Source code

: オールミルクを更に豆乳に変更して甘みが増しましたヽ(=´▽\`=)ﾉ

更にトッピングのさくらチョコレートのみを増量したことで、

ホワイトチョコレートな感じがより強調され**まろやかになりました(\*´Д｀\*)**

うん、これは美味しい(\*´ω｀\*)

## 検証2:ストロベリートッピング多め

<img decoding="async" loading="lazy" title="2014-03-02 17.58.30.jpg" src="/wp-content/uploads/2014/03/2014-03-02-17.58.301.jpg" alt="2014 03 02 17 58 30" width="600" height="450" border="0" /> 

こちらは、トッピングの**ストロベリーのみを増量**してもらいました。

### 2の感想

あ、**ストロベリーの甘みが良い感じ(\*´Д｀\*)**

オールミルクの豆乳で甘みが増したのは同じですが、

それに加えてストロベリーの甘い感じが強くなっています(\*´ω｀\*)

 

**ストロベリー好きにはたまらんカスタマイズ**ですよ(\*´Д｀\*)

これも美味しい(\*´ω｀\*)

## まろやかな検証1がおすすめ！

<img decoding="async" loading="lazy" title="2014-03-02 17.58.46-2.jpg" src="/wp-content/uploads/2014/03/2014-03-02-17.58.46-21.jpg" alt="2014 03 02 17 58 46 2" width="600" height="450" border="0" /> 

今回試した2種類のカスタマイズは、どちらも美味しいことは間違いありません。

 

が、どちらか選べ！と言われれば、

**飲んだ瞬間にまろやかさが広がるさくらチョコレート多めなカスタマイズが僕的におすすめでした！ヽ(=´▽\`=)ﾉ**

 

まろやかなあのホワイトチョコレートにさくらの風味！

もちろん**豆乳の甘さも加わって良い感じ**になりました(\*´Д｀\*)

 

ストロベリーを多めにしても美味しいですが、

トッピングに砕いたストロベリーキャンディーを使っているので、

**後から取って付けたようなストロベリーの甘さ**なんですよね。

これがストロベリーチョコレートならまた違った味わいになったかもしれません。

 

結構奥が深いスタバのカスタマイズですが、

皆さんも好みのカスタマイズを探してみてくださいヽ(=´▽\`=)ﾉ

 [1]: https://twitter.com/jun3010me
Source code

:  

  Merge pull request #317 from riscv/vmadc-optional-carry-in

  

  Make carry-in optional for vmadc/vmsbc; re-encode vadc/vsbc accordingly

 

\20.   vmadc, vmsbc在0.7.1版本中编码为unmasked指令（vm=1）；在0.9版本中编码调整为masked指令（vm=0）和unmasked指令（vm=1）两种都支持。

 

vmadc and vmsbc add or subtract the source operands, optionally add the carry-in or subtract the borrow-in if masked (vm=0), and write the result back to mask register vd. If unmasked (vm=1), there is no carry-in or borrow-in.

- - -

Work item: Revise the records from the line containing "あ、**ストロベリーの甘みが良い感じ(\*´Д｀\*)**" through the line containing "## まろやかな検証1がおすすめ！", replacing "美味しい" with "おいしい" and keeping everything else the same.

Worked solution:
あ、**ストロベリーの甘みが良い感じ(\*´Д｀\*)**

オールミルクの豆乳で甘みが増したのは同じですが、

それに加えてストロベリーの甘い感じが強くなっています(\*´ω｀\*)

 

**ストロベリー好きにはたまらんカスタマイズ**ですよ(\*´Д｀\*)

これもおいしい(\*´ω｀\*)

## まろやかな検証1がおすすめ！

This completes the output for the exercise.